* **Problem to work on**: Somewhere below is a line with "<source format=gts>" and, later, a line with "X43815000Y-69850000D03*"; repeat those two lines and all the lines between them, exactly as they are.

++++ Extracted entries

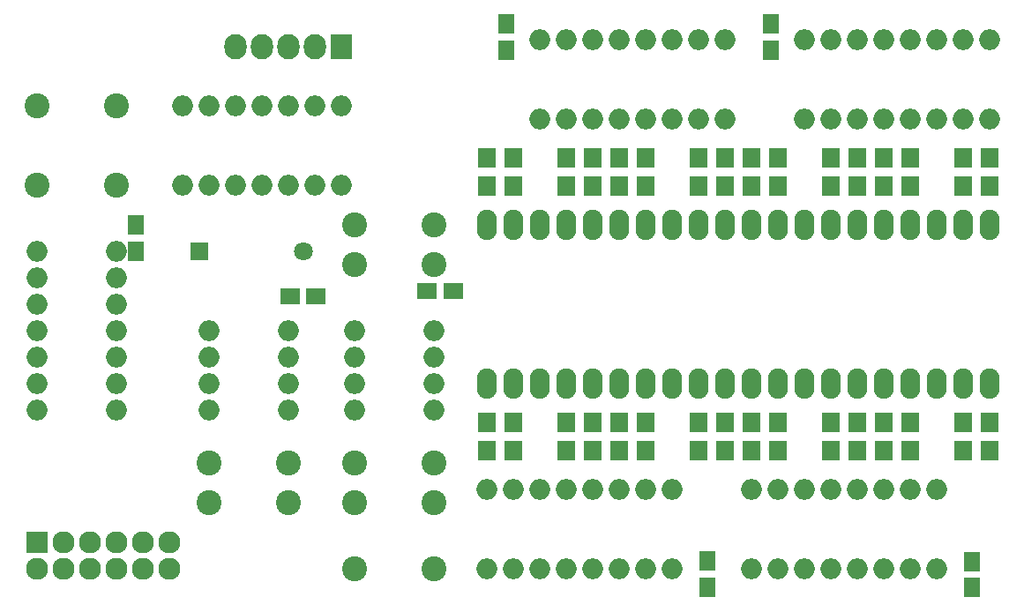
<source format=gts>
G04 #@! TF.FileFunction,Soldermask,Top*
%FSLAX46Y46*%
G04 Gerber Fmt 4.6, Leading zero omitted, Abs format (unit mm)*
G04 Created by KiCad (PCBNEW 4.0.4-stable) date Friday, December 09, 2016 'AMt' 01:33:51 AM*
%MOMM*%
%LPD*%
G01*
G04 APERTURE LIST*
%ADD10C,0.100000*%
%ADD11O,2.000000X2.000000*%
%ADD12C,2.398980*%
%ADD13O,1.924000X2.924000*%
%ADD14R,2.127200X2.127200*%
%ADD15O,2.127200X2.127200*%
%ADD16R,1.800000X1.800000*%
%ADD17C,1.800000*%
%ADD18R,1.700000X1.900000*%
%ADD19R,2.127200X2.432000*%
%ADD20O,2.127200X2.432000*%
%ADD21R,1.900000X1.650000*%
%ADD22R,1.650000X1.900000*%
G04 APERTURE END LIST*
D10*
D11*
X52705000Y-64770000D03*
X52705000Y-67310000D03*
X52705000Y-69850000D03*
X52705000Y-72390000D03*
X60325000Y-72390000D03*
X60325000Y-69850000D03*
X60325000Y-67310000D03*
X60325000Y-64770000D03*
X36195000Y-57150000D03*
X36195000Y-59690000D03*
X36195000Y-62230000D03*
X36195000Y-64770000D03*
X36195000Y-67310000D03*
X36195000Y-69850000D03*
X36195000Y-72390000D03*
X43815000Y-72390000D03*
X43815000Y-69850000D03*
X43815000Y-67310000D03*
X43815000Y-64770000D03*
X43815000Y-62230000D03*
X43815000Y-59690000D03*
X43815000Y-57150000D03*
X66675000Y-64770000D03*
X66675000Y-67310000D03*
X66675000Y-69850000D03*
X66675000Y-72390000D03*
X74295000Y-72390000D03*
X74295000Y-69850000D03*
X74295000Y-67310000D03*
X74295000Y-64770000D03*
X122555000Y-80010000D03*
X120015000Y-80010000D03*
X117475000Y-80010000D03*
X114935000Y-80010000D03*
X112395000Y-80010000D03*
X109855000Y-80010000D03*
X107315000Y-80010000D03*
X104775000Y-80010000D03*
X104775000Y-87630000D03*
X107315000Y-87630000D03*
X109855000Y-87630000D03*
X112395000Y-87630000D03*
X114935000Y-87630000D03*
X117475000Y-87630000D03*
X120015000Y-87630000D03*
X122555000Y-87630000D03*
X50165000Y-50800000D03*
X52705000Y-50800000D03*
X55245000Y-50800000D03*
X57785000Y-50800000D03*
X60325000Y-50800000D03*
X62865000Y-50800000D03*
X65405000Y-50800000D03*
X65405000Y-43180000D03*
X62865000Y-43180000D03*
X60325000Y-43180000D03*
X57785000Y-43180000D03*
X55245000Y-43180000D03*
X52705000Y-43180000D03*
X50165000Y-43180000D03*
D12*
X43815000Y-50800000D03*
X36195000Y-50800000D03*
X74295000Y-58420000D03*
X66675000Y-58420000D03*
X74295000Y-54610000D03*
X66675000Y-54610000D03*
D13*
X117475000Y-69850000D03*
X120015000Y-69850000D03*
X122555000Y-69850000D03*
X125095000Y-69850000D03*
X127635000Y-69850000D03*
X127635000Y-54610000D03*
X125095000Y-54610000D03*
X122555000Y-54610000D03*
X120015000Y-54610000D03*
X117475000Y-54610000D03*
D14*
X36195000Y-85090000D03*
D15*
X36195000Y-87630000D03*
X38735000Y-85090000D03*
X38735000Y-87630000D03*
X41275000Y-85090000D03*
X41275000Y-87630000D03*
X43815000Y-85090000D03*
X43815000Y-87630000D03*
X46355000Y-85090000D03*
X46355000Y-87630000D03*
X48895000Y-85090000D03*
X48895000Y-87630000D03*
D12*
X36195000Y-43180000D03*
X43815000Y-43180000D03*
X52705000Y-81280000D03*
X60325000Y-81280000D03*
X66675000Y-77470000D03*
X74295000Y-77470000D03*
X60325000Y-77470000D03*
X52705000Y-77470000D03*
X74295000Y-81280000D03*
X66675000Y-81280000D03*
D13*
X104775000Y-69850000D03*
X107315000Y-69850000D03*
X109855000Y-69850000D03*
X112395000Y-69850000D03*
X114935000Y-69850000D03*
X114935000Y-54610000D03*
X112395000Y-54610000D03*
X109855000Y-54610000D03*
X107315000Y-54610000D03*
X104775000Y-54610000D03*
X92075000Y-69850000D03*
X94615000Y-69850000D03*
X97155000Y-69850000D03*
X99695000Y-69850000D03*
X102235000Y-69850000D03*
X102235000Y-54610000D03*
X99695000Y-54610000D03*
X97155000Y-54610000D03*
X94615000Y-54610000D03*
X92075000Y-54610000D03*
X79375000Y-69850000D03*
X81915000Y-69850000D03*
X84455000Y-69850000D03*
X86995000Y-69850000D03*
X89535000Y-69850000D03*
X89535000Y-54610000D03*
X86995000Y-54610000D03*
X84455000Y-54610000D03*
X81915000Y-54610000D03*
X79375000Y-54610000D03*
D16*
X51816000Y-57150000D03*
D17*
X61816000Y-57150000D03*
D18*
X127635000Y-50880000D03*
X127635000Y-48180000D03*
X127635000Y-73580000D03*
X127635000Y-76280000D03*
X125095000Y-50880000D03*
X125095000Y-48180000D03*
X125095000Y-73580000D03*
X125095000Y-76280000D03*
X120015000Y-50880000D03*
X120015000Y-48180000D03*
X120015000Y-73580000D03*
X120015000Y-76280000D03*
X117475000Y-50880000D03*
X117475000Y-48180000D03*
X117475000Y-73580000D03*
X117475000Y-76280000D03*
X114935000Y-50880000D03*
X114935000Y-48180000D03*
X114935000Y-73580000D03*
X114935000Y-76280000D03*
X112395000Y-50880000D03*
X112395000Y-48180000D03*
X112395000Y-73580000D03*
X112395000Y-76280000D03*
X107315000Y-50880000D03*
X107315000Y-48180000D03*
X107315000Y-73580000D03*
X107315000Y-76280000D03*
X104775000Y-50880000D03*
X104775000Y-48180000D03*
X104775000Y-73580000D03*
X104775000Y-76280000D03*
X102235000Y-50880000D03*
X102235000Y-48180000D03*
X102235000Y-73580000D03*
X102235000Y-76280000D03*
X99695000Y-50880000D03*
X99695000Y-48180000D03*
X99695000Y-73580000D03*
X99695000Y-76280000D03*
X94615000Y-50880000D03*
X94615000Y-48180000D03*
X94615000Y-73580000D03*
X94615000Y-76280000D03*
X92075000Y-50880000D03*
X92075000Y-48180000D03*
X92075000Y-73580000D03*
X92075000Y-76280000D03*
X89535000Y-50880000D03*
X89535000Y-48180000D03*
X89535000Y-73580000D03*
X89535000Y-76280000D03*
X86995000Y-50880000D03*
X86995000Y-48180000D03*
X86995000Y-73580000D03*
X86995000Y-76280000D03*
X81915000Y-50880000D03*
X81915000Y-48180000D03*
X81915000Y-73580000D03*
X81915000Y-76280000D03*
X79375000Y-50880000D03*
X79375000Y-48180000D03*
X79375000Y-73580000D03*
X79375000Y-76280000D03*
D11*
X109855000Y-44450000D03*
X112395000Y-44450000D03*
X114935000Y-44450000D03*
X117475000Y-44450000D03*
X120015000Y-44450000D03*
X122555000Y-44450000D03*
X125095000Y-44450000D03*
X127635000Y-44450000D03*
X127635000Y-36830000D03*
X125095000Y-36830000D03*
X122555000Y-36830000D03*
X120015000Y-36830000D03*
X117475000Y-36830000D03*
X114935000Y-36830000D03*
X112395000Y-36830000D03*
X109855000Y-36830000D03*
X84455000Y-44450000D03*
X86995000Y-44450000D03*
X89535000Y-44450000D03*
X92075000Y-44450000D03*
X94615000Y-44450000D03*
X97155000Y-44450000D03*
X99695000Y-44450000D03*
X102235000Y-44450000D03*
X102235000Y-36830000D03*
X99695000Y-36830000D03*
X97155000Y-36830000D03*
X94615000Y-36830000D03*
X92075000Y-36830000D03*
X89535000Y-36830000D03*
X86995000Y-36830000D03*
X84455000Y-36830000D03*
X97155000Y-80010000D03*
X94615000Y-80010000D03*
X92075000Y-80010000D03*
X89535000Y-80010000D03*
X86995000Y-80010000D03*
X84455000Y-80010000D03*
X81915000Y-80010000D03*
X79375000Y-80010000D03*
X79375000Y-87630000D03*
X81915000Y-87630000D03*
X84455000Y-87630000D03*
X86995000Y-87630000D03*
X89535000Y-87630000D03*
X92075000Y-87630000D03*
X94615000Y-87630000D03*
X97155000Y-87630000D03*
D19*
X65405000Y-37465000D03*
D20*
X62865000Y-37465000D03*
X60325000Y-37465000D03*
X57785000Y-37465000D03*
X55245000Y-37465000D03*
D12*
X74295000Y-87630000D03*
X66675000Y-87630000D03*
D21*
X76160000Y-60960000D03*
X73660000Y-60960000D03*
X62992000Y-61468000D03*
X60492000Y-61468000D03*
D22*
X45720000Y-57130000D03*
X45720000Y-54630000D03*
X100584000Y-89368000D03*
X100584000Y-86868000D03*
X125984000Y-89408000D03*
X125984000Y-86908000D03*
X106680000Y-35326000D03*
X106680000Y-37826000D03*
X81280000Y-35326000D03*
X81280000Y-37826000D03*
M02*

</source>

++++++++
++++ Extracted entries

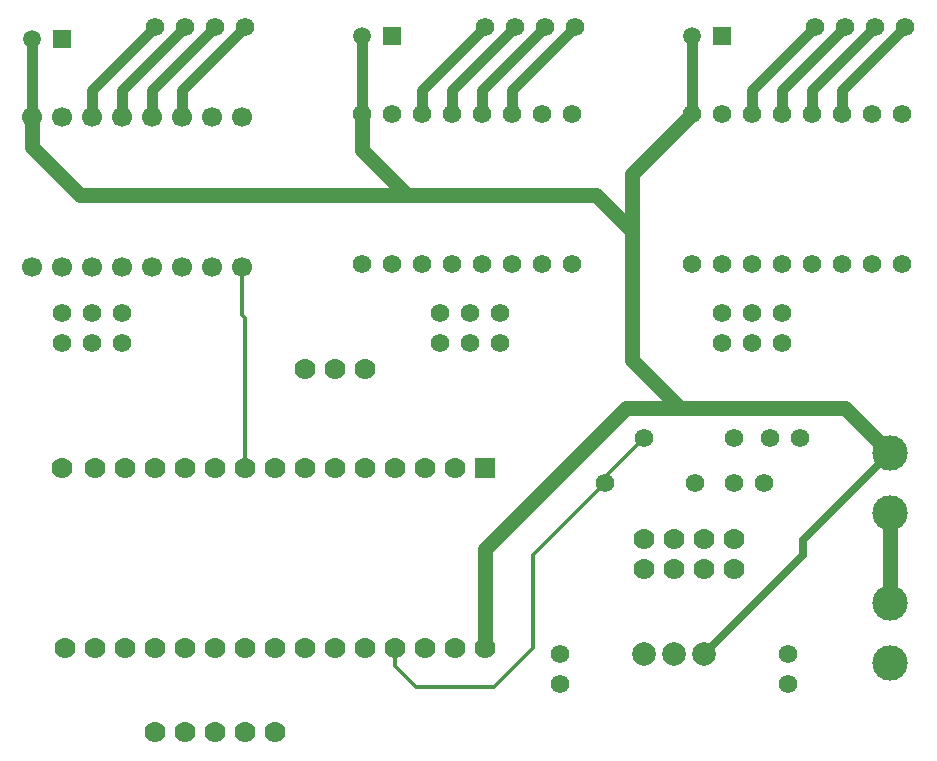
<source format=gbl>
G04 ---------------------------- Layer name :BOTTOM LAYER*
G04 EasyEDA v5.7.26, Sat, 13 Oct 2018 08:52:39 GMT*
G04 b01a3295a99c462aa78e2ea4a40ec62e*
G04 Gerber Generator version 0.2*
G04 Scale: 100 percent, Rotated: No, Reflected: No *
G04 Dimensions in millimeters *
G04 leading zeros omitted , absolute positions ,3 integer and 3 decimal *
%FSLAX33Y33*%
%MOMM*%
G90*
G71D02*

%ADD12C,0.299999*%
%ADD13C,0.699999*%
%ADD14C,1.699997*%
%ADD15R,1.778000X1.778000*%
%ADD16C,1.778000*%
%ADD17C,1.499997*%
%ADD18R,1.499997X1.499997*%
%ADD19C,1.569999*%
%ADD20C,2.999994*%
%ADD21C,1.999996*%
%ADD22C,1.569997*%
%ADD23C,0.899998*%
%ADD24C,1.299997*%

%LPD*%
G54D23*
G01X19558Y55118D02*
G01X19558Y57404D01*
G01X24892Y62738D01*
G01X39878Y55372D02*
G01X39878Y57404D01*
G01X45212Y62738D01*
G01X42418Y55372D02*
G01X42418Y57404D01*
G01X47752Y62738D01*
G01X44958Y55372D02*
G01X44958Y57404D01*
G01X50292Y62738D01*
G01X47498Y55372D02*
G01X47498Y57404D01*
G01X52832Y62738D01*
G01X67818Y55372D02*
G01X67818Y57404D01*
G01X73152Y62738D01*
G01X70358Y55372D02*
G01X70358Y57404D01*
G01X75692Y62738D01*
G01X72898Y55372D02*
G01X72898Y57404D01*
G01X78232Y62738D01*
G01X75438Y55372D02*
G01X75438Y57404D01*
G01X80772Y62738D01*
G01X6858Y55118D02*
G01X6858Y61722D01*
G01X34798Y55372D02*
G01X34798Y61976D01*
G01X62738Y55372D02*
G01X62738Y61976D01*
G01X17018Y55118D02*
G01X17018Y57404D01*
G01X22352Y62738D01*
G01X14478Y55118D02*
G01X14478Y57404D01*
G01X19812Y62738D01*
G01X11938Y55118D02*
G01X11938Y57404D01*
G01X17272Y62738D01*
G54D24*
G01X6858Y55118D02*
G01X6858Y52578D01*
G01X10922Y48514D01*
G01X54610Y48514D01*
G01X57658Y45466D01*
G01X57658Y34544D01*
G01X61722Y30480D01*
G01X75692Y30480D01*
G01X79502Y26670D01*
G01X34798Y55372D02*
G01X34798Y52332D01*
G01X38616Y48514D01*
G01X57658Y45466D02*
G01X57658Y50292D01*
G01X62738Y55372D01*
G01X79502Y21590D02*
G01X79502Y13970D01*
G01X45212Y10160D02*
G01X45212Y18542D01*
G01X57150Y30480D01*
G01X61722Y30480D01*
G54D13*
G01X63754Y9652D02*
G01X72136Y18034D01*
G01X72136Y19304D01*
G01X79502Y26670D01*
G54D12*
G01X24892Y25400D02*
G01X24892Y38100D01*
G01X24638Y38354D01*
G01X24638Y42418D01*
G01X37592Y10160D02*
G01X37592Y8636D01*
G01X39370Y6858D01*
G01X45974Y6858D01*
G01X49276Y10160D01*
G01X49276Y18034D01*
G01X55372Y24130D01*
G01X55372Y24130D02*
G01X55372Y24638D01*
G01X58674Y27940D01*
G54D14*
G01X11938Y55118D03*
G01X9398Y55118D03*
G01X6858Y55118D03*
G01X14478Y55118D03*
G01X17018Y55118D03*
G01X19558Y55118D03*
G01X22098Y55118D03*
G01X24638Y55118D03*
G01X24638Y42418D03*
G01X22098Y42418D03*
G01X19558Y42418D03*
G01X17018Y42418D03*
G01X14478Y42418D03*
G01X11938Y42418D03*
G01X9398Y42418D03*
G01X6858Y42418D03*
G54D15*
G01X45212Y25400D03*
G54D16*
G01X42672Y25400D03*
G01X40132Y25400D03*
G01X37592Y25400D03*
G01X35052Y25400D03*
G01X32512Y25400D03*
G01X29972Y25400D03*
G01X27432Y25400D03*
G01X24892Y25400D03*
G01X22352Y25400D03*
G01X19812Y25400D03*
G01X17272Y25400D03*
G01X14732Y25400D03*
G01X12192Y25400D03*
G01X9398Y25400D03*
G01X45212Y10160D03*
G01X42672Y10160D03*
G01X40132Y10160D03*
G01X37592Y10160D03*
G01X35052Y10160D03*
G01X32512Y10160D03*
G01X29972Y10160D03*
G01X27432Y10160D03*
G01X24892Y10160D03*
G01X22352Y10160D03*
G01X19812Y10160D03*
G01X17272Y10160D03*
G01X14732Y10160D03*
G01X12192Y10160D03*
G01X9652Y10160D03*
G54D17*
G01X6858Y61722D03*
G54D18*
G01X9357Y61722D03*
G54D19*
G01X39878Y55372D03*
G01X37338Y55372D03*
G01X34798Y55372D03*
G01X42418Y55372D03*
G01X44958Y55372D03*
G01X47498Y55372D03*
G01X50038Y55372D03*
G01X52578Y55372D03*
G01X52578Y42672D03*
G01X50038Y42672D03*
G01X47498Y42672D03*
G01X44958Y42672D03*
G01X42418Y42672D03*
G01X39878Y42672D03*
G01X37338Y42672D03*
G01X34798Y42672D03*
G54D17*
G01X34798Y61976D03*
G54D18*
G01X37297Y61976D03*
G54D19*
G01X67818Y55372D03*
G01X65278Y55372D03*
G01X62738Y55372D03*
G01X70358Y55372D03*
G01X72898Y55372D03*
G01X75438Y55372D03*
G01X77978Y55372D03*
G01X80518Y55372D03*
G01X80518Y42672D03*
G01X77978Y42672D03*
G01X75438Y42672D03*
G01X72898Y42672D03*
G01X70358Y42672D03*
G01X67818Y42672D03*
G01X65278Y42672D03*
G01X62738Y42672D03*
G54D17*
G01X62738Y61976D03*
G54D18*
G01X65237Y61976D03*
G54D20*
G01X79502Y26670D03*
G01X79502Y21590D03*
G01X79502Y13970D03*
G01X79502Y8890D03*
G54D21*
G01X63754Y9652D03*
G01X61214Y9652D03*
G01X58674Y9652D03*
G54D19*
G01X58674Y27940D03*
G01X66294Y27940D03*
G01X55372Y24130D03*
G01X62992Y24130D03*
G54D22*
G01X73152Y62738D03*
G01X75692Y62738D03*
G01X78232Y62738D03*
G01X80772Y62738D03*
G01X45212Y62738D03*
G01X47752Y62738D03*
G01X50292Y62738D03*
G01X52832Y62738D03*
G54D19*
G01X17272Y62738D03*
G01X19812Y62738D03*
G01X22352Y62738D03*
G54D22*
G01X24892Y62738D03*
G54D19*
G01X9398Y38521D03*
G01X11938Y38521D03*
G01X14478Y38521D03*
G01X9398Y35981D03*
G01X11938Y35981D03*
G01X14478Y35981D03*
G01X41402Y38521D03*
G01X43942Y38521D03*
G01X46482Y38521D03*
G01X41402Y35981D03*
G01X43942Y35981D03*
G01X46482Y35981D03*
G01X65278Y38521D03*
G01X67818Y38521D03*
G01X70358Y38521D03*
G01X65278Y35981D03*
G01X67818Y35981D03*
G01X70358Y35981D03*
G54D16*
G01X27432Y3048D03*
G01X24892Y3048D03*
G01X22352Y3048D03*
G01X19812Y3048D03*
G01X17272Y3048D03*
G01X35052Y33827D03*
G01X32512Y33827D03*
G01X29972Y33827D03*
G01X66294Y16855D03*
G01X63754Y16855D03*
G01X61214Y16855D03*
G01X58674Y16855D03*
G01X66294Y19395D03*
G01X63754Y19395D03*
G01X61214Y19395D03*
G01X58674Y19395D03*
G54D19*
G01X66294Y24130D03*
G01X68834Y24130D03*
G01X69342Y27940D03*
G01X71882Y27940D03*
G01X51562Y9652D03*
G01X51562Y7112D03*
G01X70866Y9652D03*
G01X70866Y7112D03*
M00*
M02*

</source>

++++++++

* **Expected output**:
<source format=gts>
G04 #@! TF.FileFunction,Soldermask,Top*
%FSLAX46Y46*%
G04 Gerber Fmt 4.6, Leading zero omitted, Abs format (unit mm)*
G04 Created by KiCad (PCBNEW 4.0.4-stable) date Friday, December 09, 2016 'AMt' 01:33:51 AM*
%MOMM*%
%LPD*%
G01*
G04 APERTURE LIST*
%ADD10C,0.100000*%
%ADD11O,2.000000X2.000000*%
%ADD12C,2.398980*%
%ADD13O,1.924000X2.924000*%
%ADD14R,2.127200X2.127200*%
%ADD15O,2.127200X2.127200*%
%ADD16R,1.800000X1.800000*%
%ADD17C,1.800000*%
%ADD18R,1.700000X1.900000*%
%ADD19R,2.127200X2.432000*%
%ADD20O,2.127200X2.432000*%
%ADD21R,1.900000X1.650000*%
%ADD22R,1.650000X1.900000*%
G04 APERTURE END LIST*
D10*
D11*
X52705000Y-64770000D03*
X52705000Y-67310000D03*
X52705000Y-69850000D03*
X52705000Y-72390000D03*
X60325000Y-72390000D03*
X60325000Y-69850000D03*
X60325000Y-67310000D03*
X60325000Y-64770000D03*
X36195000Y-57150000D03*
X36195000Y-59690000D03*
X36195000Y-62230000D03*
X36195000Y-64770000D03*
X36195000Y-67310000D03*
X36195000Y-69850000D03*
X36195000Y-72390000D03*
X43815000Y-72390000D03*
X43815000Y-69850000D03*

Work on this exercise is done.